I think the feature is working perfectly (optimisation logic completely makes sense), but this is just a use choice I can't seem to configure. I'm mainly thinking of those days where you get a higher than predicted load, and would have been grateful to have had more solar charge (and not pay 40p)
It currently means there is only a 0.5p difference between charging from solar / the grid. For me this isn't necessarily enough not to always charge from solar.
With AC coupled the losses for solar and grid charging will be the same so predbat isn't going to choose solar charging over grid if grid charging is slightly cheaper as its a least-cost optimisation. Only way I think you could get it to favour solar charging is to scale the PV generation up as you have done.
For me today, the plan isn't a good plan again. Another poor solar day and Predbat decides it wants to freeze discharge my solar for ~ 14p export rate and grid charge this afternoon at ~19.8p effective rate, rather than store the solar in the battery to preserve against grid import tonight at ~16p.
And if solar generation is greater than predicted (as it was first thing), all that extra solar will be exported.
Predbat's initial plan, £1.79 cost at midnight tonight
I put a load of force idle's in, giving a lower cost of £1.76 at midnight and the SoC lasting later in the evening
It's not perfect for me either. What I've noticed is that on restart the plan looks good - like below, a long charge freeze.
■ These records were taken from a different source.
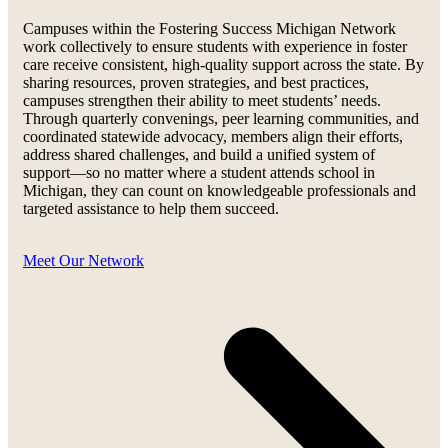
Campuses within the Fostering Success Michigan Network
work collectively to ensure students with experience in foster
care receive consistent, high-quality support across the state. By
sharing resources, proven strategies, and best practices,
campuses strengthen their ability to meet students’ needs.
Through quarterly convenings, peer learning communities, and
coordinated statewide advocacy, members align their efforts,
address shared challenges, and build a unified system of
support—so no matter where a student attends school in
Michigan, they can count on knowledgeable professionals and
targeted assistance to help them succeed.
Meet Our Network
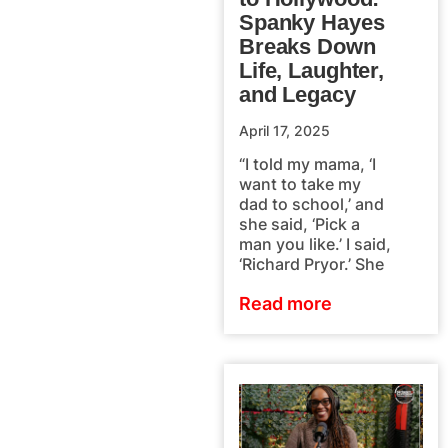
Spanky Hayes
Breaks Down
Life, Laughter,
and Legacy
April 17, 2025
“I told my mama, ‘I
want to take my
dad to school,’ and
she said, ‘Pick a
man you like.’ I said,
‘Richard Pryor.’ She
Read more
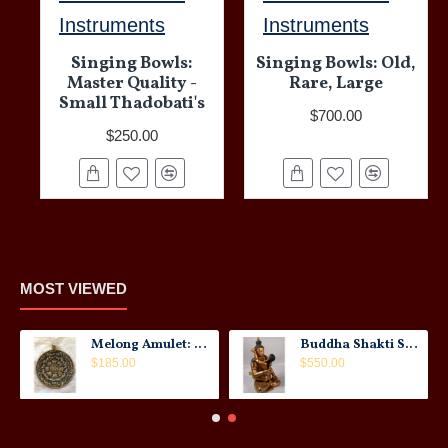
Instruments
Instruments
Singing Bowls:
Singing Bowls: Old,
Master Quality -
Rare, Large
Small Thadobati's
$700.00
$250.00
MOST VIEWED
Melong Amulet: Tibet, 20th Century
Buddha Shakti Statue: Tantric Union
$185.00
$550.00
Then after say 15 mins or so it reverts back to charging from solar.
I think it's reverting because the forward load prediction is higher than the remaining solar for the slot. So it assumes no spare solar to export.
Having played around with settings for a few days, I think this is a great option, but suspect it will be a bit marmite. Everyone has a different opinion of the best plan and Predbat has typically kept soc high on tariffs like agile, so this will be a new way of thinking (and seem wrong). However, I think there needs to be a level of user control on the number of discharge freezes set, ideally through existing options.
In my situation, there is only 0.5p/kWh between charging on solar Vs grid, so I will likely favour the security of a higher soc and less export Vs using peak rates (so fewer discharge freezes). If I was on IOG and 15p export, it would be different and I would want to export more.
What seems to be working well for my situation is increasing the soc keep metric, although that may not be an answer to those on Agile. What hasn't worked is increasing the battery value metric, I assumed adding greater value to stored energy may have prioritised charging over export a bit more.
Increasing the soc keep metric does produce an odd plan though, where it sets a freeze, discharge even when there is no solar.
Yes, agrees @mpartington - I think a level of manual intervention will be needed as it is quite a different approach to agile.
Some more information in this post - https://www.facebook.com/share/p/hJ3QvPordVScN5Pr/
My install is fairly typical of AIO plus solar. Round trip of solar to AIO battery and then to export is not very efficient: DC > AC (at hybrid string inverter), AC > DC (at AIO to battery), DC > AC (at AIO for export).
More efficient would be to check if battery has enough to see through to the next cheap slot, if it's fine, hold charge and export all solar directly - takes the AIO out of the loop completely.